Prior efforts in Connecticut to formalize benefit pooling among different municipalities have failed, in large part because they were not initiated by the municipal members. Prior efforts included benefit standardizations that may have been unattractive and costly to many towns, and did not have the benefit of the clarity of language included in HB 5424 This latest effort has gained approval in part because it is more flexible: It opens the door to pooling without mandating that it be done in one particular way.

So how will Connecticut cities and towns react to this law? Many of them face budget crises that are largely driven by benefit costs, and pooling opens new cost control possibilities beyond the obvious economies of scale and accompanying lower administrative costs. For example, with pools, towns can more readily participate in quality cost-saving wellness programs because they can purchase such services at a group cost. As a larger group, they have access to more analytic horsepower and can more readily share ideas on plan design. They have more clout with hospitals and physicians in contract negotiations. Small towns in particular can benefit from these new avenues, which have traditionally been “large town features.”

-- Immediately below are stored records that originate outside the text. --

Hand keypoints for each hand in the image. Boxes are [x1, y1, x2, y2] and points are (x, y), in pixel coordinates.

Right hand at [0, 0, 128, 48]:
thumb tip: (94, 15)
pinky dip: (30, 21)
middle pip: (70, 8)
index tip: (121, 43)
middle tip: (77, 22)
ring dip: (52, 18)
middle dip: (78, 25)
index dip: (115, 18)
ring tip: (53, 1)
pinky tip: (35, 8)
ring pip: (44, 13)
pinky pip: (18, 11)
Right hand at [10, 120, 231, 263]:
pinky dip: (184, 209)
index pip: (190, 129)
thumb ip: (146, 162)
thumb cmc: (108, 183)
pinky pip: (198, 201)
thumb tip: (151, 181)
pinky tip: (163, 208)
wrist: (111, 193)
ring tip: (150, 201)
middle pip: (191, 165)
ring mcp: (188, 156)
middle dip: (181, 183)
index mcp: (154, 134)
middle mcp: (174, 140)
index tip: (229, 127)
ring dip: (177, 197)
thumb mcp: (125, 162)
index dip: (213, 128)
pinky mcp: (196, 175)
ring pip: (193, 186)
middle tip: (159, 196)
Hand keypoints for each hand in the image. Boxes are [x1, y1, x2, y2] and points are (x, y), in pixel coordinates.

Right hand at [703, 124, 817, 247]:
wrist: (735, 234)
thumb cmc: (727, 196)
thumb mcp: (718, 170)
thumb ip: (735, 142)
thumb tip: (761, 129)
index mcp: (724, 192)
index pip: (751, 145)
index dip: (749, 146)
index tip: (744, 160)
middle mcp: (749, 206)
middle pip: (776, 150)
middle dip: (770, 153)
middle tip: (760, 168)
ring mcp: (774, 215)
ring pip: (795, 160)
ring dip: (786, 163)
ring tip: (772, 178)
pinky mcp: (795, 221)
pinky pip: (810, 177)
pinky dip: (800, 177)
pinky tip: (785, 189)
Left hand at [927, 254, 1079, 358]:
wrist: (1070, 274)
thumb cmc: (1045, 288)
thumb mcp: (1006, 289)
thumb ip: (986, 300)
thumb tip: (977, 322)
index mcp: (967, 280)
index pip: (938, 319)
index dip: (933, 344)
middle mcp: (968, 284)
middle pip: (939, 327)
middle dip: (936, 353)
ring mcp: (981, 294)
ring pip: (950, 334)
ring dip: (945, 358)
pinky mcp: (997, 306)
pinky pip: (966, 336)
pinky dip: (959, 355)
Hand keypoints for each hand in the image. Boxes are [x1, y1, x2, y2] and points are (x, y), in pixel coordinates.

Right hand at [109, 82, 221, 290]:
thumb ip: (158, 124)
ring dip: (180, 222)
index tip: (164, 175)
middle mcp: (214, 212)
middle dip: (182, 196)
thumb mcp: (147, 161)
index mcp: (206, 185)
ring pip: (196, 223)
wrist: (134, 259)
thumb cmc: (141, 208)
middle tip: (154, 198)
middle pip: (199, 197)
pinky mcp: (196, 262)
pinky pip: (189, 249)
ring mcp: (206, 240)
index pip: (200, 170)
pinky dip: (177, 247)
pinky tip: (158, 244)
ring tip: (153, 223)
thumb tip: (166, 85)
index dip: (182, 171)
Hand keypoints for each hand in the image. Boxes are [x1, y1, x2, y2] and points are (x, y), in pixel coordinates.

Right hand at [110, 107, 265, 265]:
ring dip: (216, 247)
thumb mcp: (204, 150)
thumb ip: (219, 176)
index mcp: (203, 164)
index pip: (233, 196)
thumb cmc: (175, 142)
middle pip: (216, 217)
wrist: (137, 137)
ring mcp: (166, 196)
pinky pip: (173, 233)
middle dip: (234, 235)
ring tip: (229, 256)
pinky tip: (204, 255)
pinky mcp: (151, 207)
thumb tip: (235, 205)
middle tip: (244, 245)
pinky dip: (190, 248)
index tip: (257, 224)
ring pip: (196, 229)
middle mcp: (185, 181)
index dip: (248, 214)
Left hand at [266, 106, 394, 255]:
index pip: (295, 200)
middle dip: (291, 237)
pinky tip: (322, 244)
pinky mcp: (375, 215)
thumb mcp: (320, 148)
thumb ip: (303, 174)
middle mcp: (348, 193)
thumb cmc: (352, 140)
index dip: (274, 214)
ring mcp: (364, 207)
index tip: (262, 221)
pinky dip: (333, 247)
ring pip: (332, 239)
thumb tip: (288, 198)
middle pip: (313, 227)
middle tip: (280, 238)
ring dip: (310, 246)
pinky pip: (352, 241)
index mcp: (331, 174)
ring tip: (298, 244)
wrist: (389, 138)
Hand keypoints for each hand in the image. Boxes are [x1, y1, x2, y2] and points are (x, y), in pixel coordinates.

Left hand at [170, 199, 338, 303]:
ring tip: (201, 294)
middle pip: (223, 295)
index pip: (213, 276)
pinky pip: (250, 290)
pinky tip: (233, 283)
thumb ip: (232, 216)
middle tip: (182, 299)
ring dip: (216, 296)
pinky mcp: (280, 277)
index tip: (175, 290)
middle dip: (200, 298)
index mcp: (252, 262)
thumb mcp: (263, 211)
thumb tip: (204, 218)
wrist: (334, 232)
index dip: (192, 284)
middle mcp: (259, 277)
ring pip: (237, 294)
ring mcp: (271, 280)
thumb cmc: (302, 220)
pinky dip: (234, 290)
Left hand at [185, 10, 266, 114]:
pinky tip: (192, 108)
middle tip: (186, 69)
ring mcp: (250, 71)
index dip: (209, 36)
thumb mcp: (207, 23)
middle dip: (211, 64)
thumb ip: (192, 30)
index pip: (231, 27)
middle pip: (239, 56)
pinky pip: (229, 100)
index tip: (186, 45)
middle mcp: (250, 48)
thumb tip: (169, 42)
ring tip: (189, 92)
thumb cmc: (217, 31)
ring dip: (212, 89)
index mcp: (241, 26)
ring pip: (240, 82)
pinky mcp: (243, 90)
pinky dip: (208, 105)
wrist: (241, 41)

As is the practice in Rhode Island, the Connecticut law permits each plan to be underwritten and priced according to their respective experience and risk. Every town then has to carry its own weight. So while every town in the pool can benefit from increased negotiating clout, a town is still responsible for the costs associated with a less healthy population. This underwriting methodology is important in attracting the most successful towns into a pool, since these better performing municipalities would be the last to join a pool burdened by adverse selection. (Adverse selection is the desire of those with high claims activity to escape the accompanying high premiums by joining with those who have lower claims activity and premiums.)
While the pooling law does not line up explicitly with health care reform, it encourages a few things in the spirit of the new federal law: An emphasis on prevention. Renewed focus on the analytics of efficiency. A spirit of innovation.

This approach seems well-suited for Connecticut, where a strong independent municipal culture has always prevailed and where inter-municipal organizations are already in place with existing administrative structures that are just beginning to bear fruit. The new law offers that delicate balance: The ability to remain independent while being a member of a group that can help moderate costs. My guess is we’ll be seeing widespread interest in pooled benefits, and my hope is that this effort is the first of many that can offer practical, actionable solutions to looming municipal budget crises that are only getting worse.

Alan J. Desmarais is senior health benefits consultant for Milliman Inc. and a former municipal finance director in Connecticut. He lives in West Hartford.